Record set:
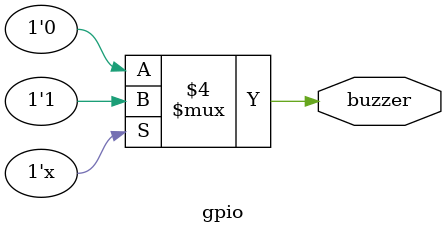
<source format=v>
module gpio(

	output reg buzzer
);
    //reg buzzer;
	parameter GND = 0;
    
	always @(buzzer) begin
    	if (~buzzer) begin
        		buzzer <= 1'b1;          // Buzzer sound on
    	end 
else begin
        		buzzer <= 1'b0;        	// Buzzer sound off
    	end
	end
    
endmodule



</source>
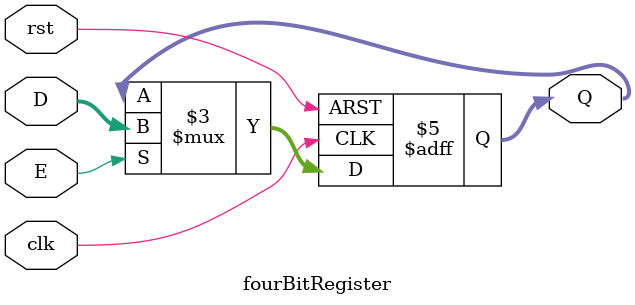
<source format=v>
module fourBitRegister(D, rst, clk, E , Q);
        input [3:0] D;
        input rst, clk, E;
        output reg [3:0] Q;
        
        always @(negedge rst, posedge clk)
            if (!rst)
                Q <= 0;
            else if (E)
                Q <= D;
endmodule

</source>
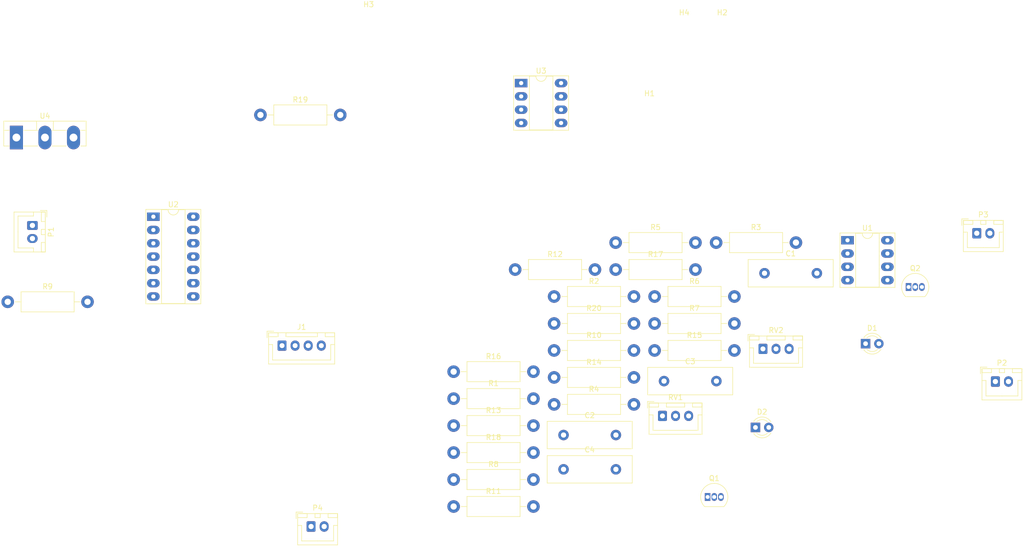
<source format=kicad_pcb>
(kicad_pcb (version 20211014) (generator pcbnew)

  (general
    (thickness 1.6)
  )

  (paper "A4")
  (layers
    (0 "F.Cu" signal)
    (31 "B.Cu" signal)
    (32 "B.Adhes" user "B.Adhesive")
    (33 "F.Adhes" user "F.Adhesive")
    (34 "B.Paste" user)
    (35 "F.Paste" user)
    (36 "B.SilkS" user "B.Silkscreen")
    (37 "F.SilkS" user "F.Silkscreen")
    (38 "B.Mask" user)
    (39 "F.Mask" user)
    (40 "Dwgs.User" user "User.Drawings")
    (41 "Cmts.User" user "User.Comments")
    (42 "Eco1.User" user "User.Eco1")
    (43 "Eco2.User" user "User.Eco2")
    (44 "Edge.Cuts" user)
    (45 "Margin" user)
    (46 "B.CrtYd" user "B.Courtyard")
    (47 "F.CrtYd" user "F.Courtyard")
    (48 "B.Fab" user)
    (49 "F.Fab" user)
    (50 "User.1" user)
    (51 "User.2" user)
    (52 "User.3" user)
    (53 "User.4" user)
    (54 "User.5" user)
    (55 "User.6" user)
    (56 "User.7" user)
    (57 "User.8" user)
    (58 "User.9" user)
  )

  (setup
    (pad_to_mask_clearance 0)
    (pcbplotparams
      (layerselection 0x00010fc_ffffffff)
      (disableapertmacros false)
      (usegerberextensions false)
      (usegerberattributes true)
      (usegerberadvancedattributes true)
      (creategerberjobfile true)
      (svguseinch false)
      (svgprecision 6)
      (excludeedgelayer true)
      (plotframeref false)
      (viasonmask false)
      (mode 1)
      (useauxorigin false)
      (hpglpennumber 1)
      (hpglpenspeed 20)
      (hpglpendiameter 15.000000)
      (dxfpolygonmode true)
      (dxfimperialunits true)
      (dxfusepcbnewfont true)
      (psnegative false)
      (psa4output false)
      (plotreference true)
      (plotvalue true)
      (plotinvisibletext false)
      (sketchpadsonfab false)
      (subtractmaskfromsilk false)
      (outputformat 1)
      (mirror false)
      (drillshape 1)
      (scaleselection 1)
      (outputdirectory "")
    )
  )

  (net 0 "")
  (net 1 "Net-(C1-Pad1)")
  (net 2 "Net-(C1-Pad2)")
  (net 3 "Net-(C2-Pad1)")
  (net 4 "+6V")
  (net 5 "Net-(C3-Pad1)")
  (net 6 "Net-(C3-Pad2)")
  (net 7 "Net-(C4-Pad1)")
  (net 8 "Net-(D1-Pad1)")
  (net 9 "Net-(D1-Pad2)")
  (net 10 "Net-(D2-Pad1)")
  (net 11 "Net-(D2-Pad2)")
  (net 12 "Net-(J1-Pad1)")
  (net 13 "Net-(J1-Pad2)")
  (net 14 "unconnected-(J1-Pad3)")
  (net 15 "GND")
  (net 16 "Net-(P1-Pad1)")
  (net 17 "Net-(P1-Pad2)")
  (net 18 "+12V")
  (net 19 "Net-(P4-Pad1)")
  (net 20 "Net-(P4-Pad2)")
  (net 21 "Net-(Q1-Pad2)")
  (net 22 "Net-(Q2-Pad2)")
  (net 23 "Net-(R3-Pad1)")
  (net 24 "Net-(R3-Pad2)")
  (net 25 "Net-(R13-Pad1)")
  (net 26 "Net-(R13-Pad2)")
  (net 27 "Net-(RV1-Pad2)")
  (net 28 "Net-(RV2-Pad2)")
  (net 29 "unconnected-(U2-Pad4)")

  (footprint "LED_THT:LED_D3.0mm_Clear" (layer "F.Cu") (at 234.565 78.474))

  (footprint "MountingHole:MountingHole_3.2mm_M3_ISO7380" (layer "F.Cu") (at 207.184 19.094))

  (footprint "Resistor_THT:R_Axial_DIN0411_L9.9mm_D3.6mm_P15.24mm_Horizontal" (layer "F.Cu") (at 175.085 69.474))

  (footprint "Resistor_THT:R_Axial_DIN0411_L9.9mm_D3.6mm_P15.24mm_Horizontal" (layer "F.Cu") (at 175.085 74.624))

  (footprint "Capacitor_THT:C_Disc_D16.0mm_W5.0mm_P10.00mm" (layer "F.Cu") (at 215.265 65.024))

  (footprint "Package_DIP:DIP-14_W7.62mm_Socket_LongPads" (layer "F.Cu") (at 98.552 54.229))

  (footprint "Resistor_THT:R_Axial_DIN0411_L9.9mm_D3.6mm_P15.24mm_Horizontal" (layer "F.Cu") (at 175.085 90.074))

  (footprint "Resistor_THT:R_Axial_DIN0411_L9.9mm_D3.6mm_P15.24mm_Horizontal" (layer "F.Cu") (at 167.645 64.324))

  (footprint "Connector_JST:JST_XH_B2B-XH-A_1x02_P2.50mm_Vertical" (layer "F.Cu") (at 128.671 113.394))

  (footprint "Resistor_THT:R_Axial_DIN0411_L9.9mm_D3.6mm_P15.24mm_Horizontal" (layer "F.Cu") (at 186.835 64.324))

  (footprint "MountingHole:MountingHole_3.2mm_M3_ISO7380" (layer "F.Cu") (at 139.664 17.544))

  (footprint "Resistor_THT:R_Axial_DIN0411_L9.9mm_D3.6mm_P15.24mm_Horizontal" (layer "F.Cu") (at 175.085 79.774))

  (footprint "Resistor_THT:R_Axial_DIN0411_L9.9mm_D3.6mm_P15.24mm_Horizontal" (layer "F.Cu") (at 118.999 34.798))

  (footprint "Resistor_THT:R_Axial_DIN0411_L9.9mm_D3.6mm_P15.24mm_Horizontal" (layer "F.Cu") (at 194.275 69.474))

  (footprint "Resistor_THT:R_Axial_DIN0411_L9.9mm_D3.6mm_P15.24mm_Horizontal" (layer "F.Cu") (at 194.275 74.624))

  (footprint "LED_THT:LED_D3.0mm_Clear" (layer "F.Cu") (at 213.535 94.474))

  (footprint "Resistor_THT:R_Axial_DIN0411_L9.9mm_D3.6mm_P15.24mm_Horizontal" (layer "F.Cu") (at 155.895 94.124))

  (footprint "Package_TO_SOT_THT:TO-92_Inline" (layer "F.Cu") (at 242.775 67.654))

  (footprint "Resistor_THT:R_Axial_DIN0411_L9.9mm_D3.6mm_P15.24mm_Horizontal" (layer "F.Cu") (at 186.835 59.174))

  (footprint "Resistor_THT:R_Axial_DIN0411_L9.9mm_D3.6mm_P15.24mm_Horizontal" (layer "F.Cu") (at 155.895 88.974))

  (footprint "Resistor_THT:R_Axial_DIN0411_L9.9mm_D3.6mm_P15.24mm_Horizontal" (layer "F.Cu") (at 155.895 83.824))

  (footprint "Capacitor_THT:C_Disc_D16.0mm_W5.0mm_P10.00mm" (layer "F.Cu") (at 176.885 95.924))

  (footprint "Connector_JST:JST_XH_B4B-XH-A_1x04_P2.50mm_Vertical" (layer "F.Cu") (at 123.123 78.85))

  (footprint "Resistor_THT:R_Axial_DIN0411_L9.9mm_D3.6mm_P15.24mm_Horizontal" (layer "F.Cu") (at 155.895 109.574))

  (footprint "Resistor_THT:R_Axial_DIN0411_L9.9mm_D3.6mm_P15.24mm_Horizontal" (layer "F.Cu") (at 206.025 59.174))

  (footprint "Package_TO_SOT_THT:TO-3P-3_Vertical" (layer "F.Cu") (at 72.401 39.11))

  (footprint "Capacitor_THT:C_Disc_D16.0mm_W5.0mm_P10.00mm" (layer "F.Cu") (at 176.885 102.474))

  (footprint "Connector_JST:JST_XH_B2B-XH-A_1x02_P2.50mm_Vertical" (layer "F.Cu") (at 75.455 55.9 -90))

  (footprint "MountingHole:MountingHole_3.2mm_M3_ISO7380" (layer "F.Cu") (at 193.294 34.544))

  (footprint "Resistor_THT:R_Axial_DIN0411_L9.9mm_D3.6mm_P15.24mm_Horizontal" (layer "F.Cu") (at 155.895 99.274))

  (footprint "Resistor_THT:R_Axial_DIN0411_L9.9mm_D3.6mm_P15.24mm_Horizontal" (layer "F.Cu") (at 175.085 84.924))

  (footprint "Connector_JST:JST_XH_B2B-XH-A_1x02_P2.50mm_Vertical" (layer "F.Cu") (at 255.798 57.387))

  (footprint "Connector_JST:JST_XH_B2B-XH-A_1x02_P2.50mm_Vertical" (layer "F.Cu") (at 259.354 85.708))

  (footprint "Package_TO_SOT_THT:TO-92_Inline" (layer "F.Cu") (at 204.395 107.754))

  (footprint "Capacitor_THT:C_Disc_D16.0mm_W5.0mm_P10.00mm" (layer "F.Cu") (at 196.075 85.624))

  (footprint "Resistor_THT:R_Axial_DIN0411_L9.9mm_D3.6mm_P15.24mm_Horizontal" (layer "F.Cu") (at 155.895 104.424))

  (footprint "Package_DIP:DIP-8_W7.62mm_Socket_LongPads" (layer "F.Cu") (at 231.115 58.724))

  (footprint "Package_DIP:DIP-8_W7.62mm_Socket_LongPads" (layer "F.Cu") (at 168.793 28.712))

  (footprint "MountingHole:MountingHole_3.2mm_M3_ISO7380" (layer "F.Cu") (at 199.934 19.094))

  (footprint "Connector_JST:JST_XH_B3B-XH-A_1x03_P2.50mm_Vertical" (layer "F.Cu") (at 195.775 92.274))

  (footprint "Connector_JST:JST_XH_B3B-XH-A_1x03_P2.50mm_Vertical" (layer "F.Cu") (at 214.965 79.474))

  (footprint "Resistor_THT:R_Axial_DIN0411_L9.9mm_D3.6mm_P15.24mm_Horizontal" (layer "F.Cu") (at 194.275 79.774))

  (footprint "Resistor_THT:R_Axial_DIN0411_L9.9mm_D3.6mm_P15.24mm_Horizontal" (layer "F.Cu") (at 70.739 70.485))

)

</source>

Exercise directions:
Find the lines in the records that contain the word "SilkS", then copy every one of them.

Answer to the exercise:
    (36 "B.SilkS" user "B.Silkscreen")
    (37 "F.SilkS" user "F.Silkscreen")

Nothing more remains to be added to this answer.